Growing up, I can’t tell you the number of rhubarb patches we had at our house. We lived on a large farm and with that came the plant you can’t seem to kill even if you try: rhubarb. 

My parents were (still are!) very self-sufficient and frugal. The plants went crazy in the late spring, so my mom would use our plentiful, tart rhubarb in as many ways as she could, which usually involved adding a lot of sugar to recipes to make it taste good :) 

My favorite childhood rhubarb recipes were rhubarb crispstrawberry rhubarb jamrhubarb crumble pie, and rhubarb bread. 

Check out my children holding these huge rhubarb stalks from our garden!

Today I’m sharing my family’s rhubarb bread recipe. It’s a delicious quick bread recipe for your children’s afternoon snack or any other occasion. This recipe is made with buttermilk, which, in my opinion, enhances the flavor! 

It’s an easy bread recipe you can make with your kids in the kitchen.

I use fresh rhubarb for this tender quick bread, but you could use frozen rhubarb if desired (see note below). 

Buttermilk Rhubarb Bread 

Wet Ingredients:

1 1/2 cups brown sugar 

1 egg

2/3 cup vegetable oil (or sub with 1/3 cup applesauce and 1/3 cup oil)

1 cup buttermilk*

1 teaspoon vanilla extract 

Dry Ingredients:

2 1/2 cups all purpose flour

1 teaspoon baking soda

1 teaspoon salt

1 1/2 cups rhubarb, diced into small pieces*

Directions:

1. Combine wet ingredients in a large bowl and stir together with a whisk or combine in an electric mixer on medium-low speed.

2. Combine flour, baking soda, and salt in a small bowl. Mix dry ingredients into the wet ingredients, being careful not to over-mix the rhubarb into the batter. 

3. Preheat the oven to 350 degrees f. Grease a bread pan. Pour batter into the prepared pan.

Sweet Crunchy Topping for Rhubarb Bread

I like to add a little topping to the bread before baking. 

This can be as simple as sprinkling some cinnamon and sugar mixture on the top of the bread or making more of a streusel topping. 

Streusel ingredients:

​1 teaspoon ground cinnamon 

1/2 cup sugar

1-2 tablespoons unsalted butter, melted

4. Mix together the melted butter, sugar and cinnamon and sprinkle over the entire top of the batter.

5. Set your baking time for 60-65 minutes or until a knife inserted in the middle comes out clean. 

6. Let the bread cool until you can gently separate the bread from the pan and finish cooling on wire racks. When at room temperature, slice the loaf with a serrated knife and serve with a pat of butter. It is SO good! 

This rhubarb bread can be stored in an airtight container and is best enjoyed within three days of baking. 

How to make buttermilk substitute:

You can use real buttermilk or make your own buttermilk substitute by combining two teaspoons of white vinegar with one cup of milk.

​How long does rhubarb bread keep in the freezer?

A reader asked me how long this rhubarb bread can be stored in the freezer. If you want to make several pans of this rhubarb bread at once, you can store them long-term by wrapping each loaf in parchment paper or plastic wrap. Seal bread loaves in a Ziploc freezer bag, and put them in the freezer for up to six months.

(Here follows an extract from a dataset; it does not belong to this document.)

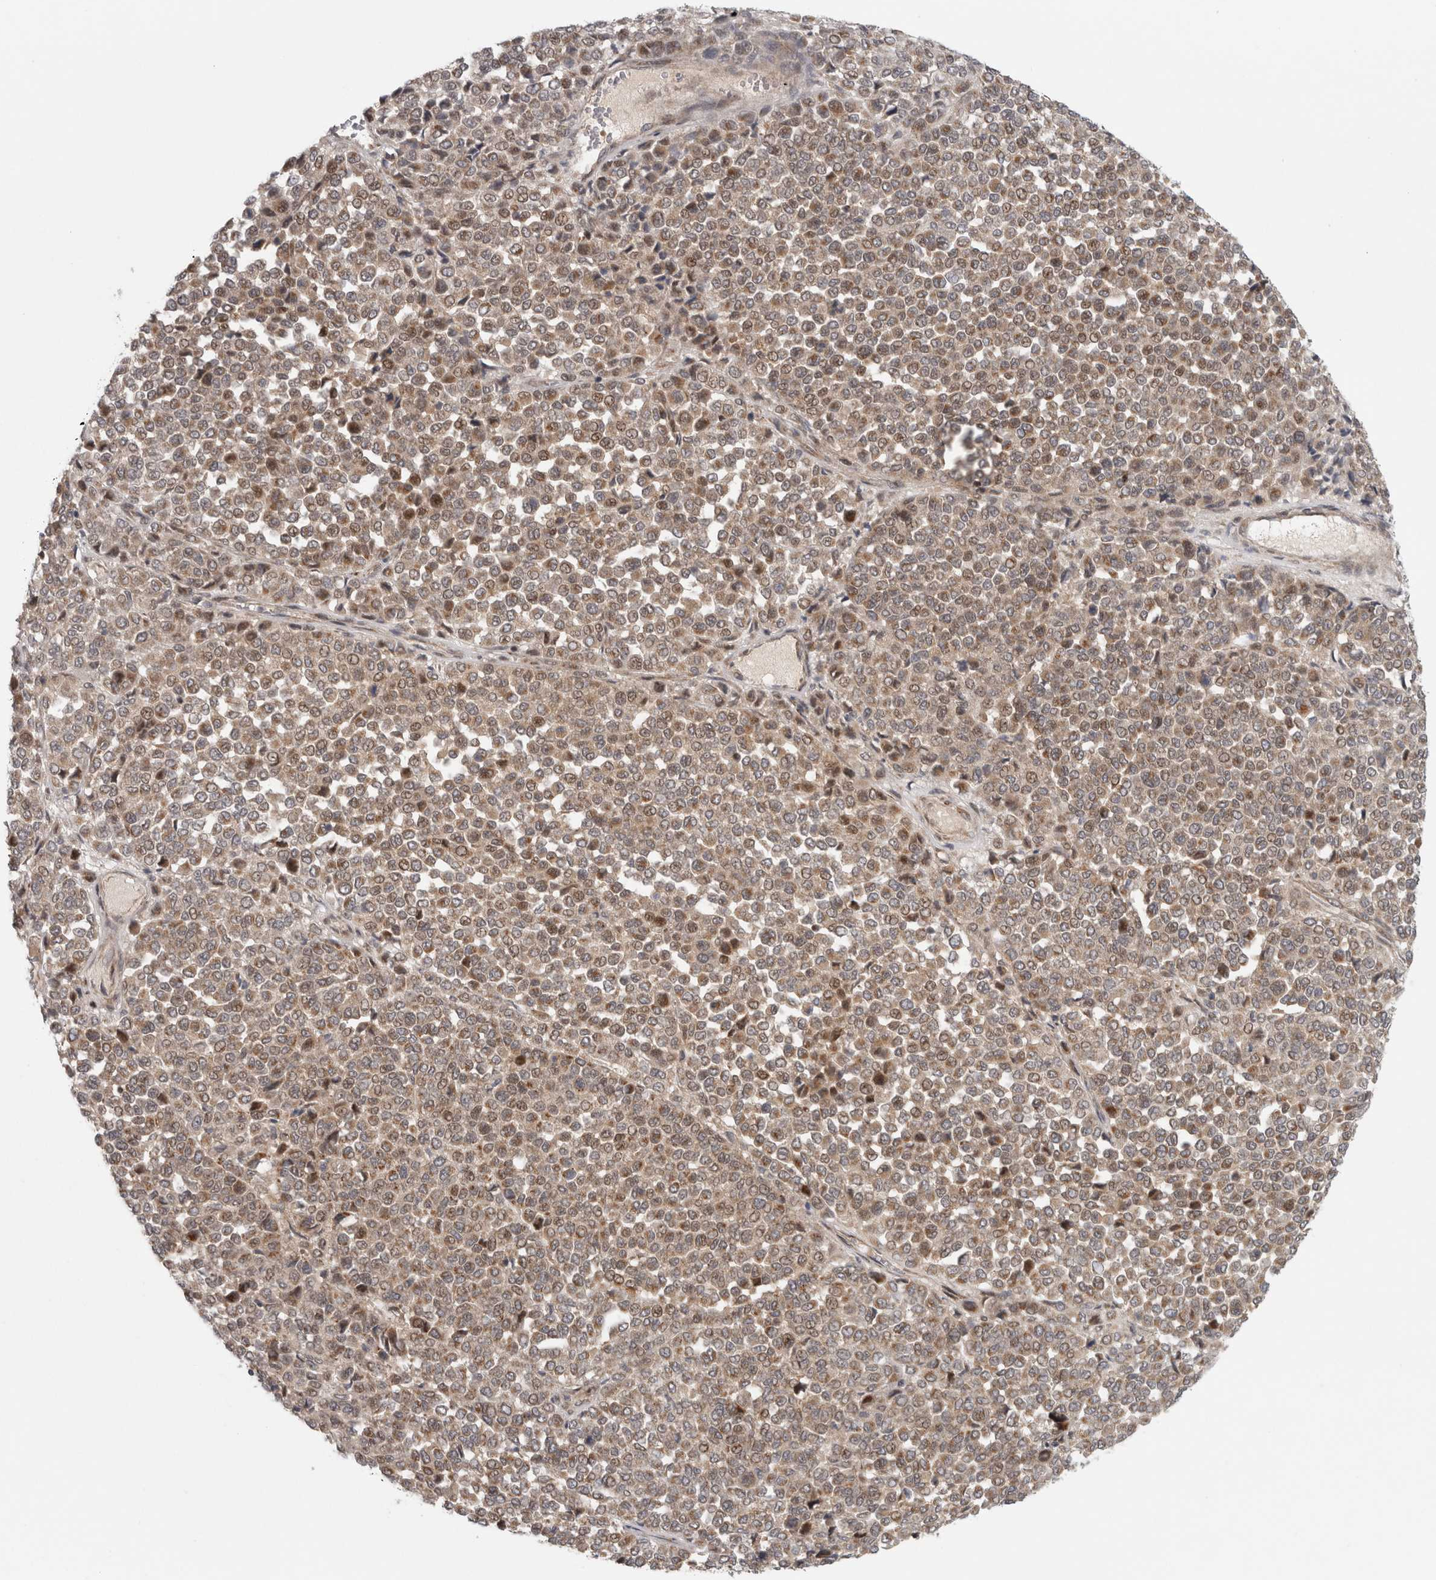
{"staining": {"intensity": "weak", "quantity": ">75%", "location": "cytoplasmic/membranous,nuclear"}, "tissue": "melanoma", "cell_type": "Tumor cells", "image_type": "cancer", "snomed": [{"axis": "morphology", "description": "Malignant melanoma, Metastatic site"}, {"axis": "topography", "description": "Pancreas"}], "caption": "A brown stain highlights weak cytoplasmic/membranous and nuclear staining of a protein in human malignant melanoma (metastatic site) tumor cells. (IHC, brightfield microscopy, high magnification).", "gene": "KDM8", "patient": {"sex": "female", "age": 30}}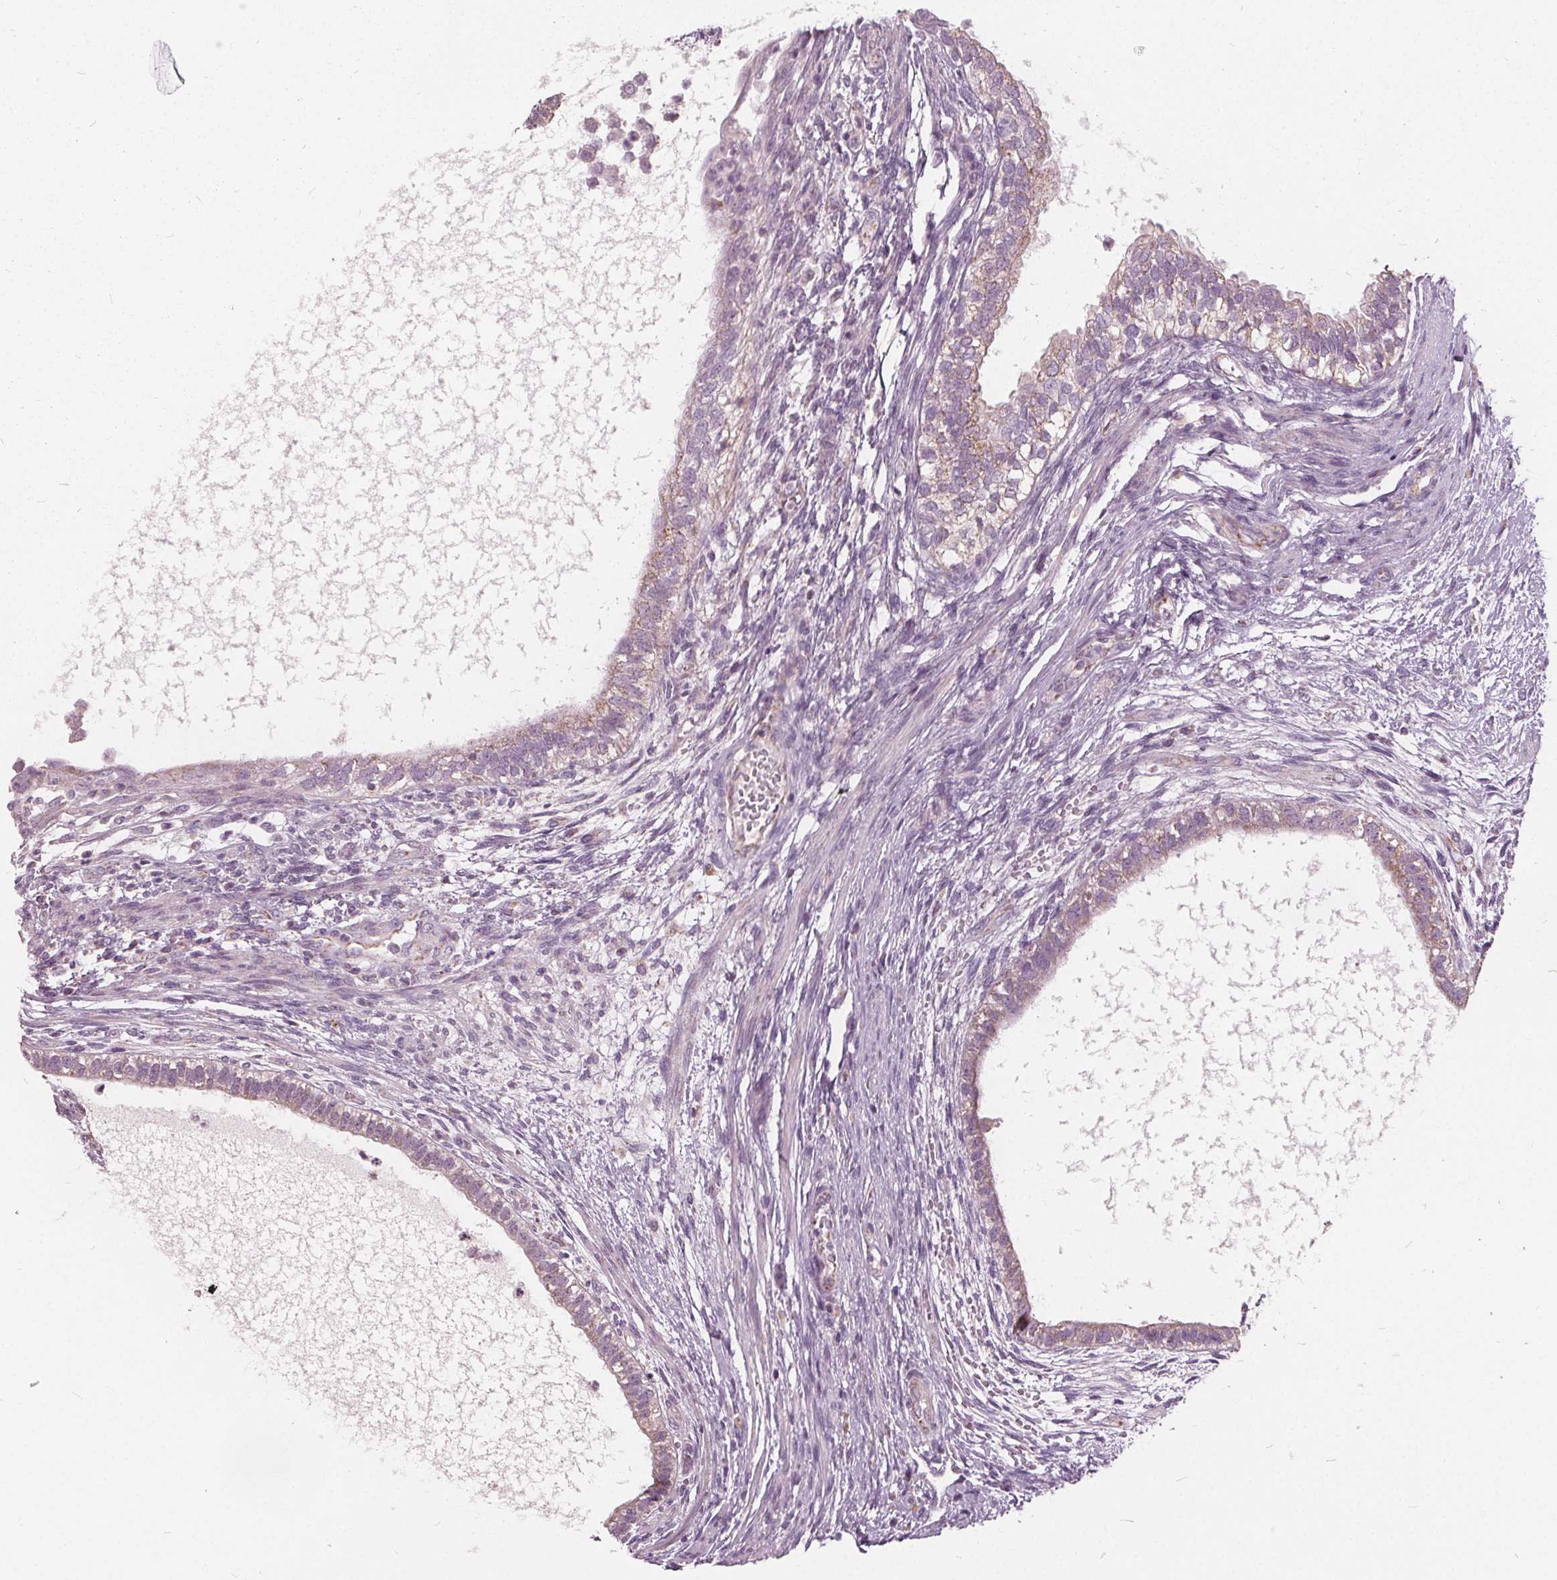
{"staining": {"intensity": "weak", "quantity": ">75%", "location": "cytoplasmic/membranous"}, "tissue": "testis cancer", "cell_type": "Tumor cells", "image_type": "cancer", "snomed": [{"axis": "morphology", "description": "Carcinoma, Embryonal, NOS"}, {"axis": "topography", "description": "Testis"}], "caption": "An image of testis embryonal carcinoma stained for a protein shows weak cytoplasmic/membranous brown staining in tumor cells.", "gene": "ECI2", "patient": {"sex": "male", "age": 26}}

This buttermilk rhubarb bread is a great recipe for freezing to use later. One of our neighbors would make almost a freezer full of this recipe during rhubarb season and keep the loaves in her freezer for giving to others throughout the year. 

​How to use frozen rhubarb in a fresh rhubarb recipe

In this recipe, you can use frozen rhubarb, but you’ll first need to let it thaw and drain off excess water and rhubarb juice. Otherwise, your bread will be too wet after directly adding the frozen rhubarb.

I hope you enjoy making this tasty quick bread for your family and friends!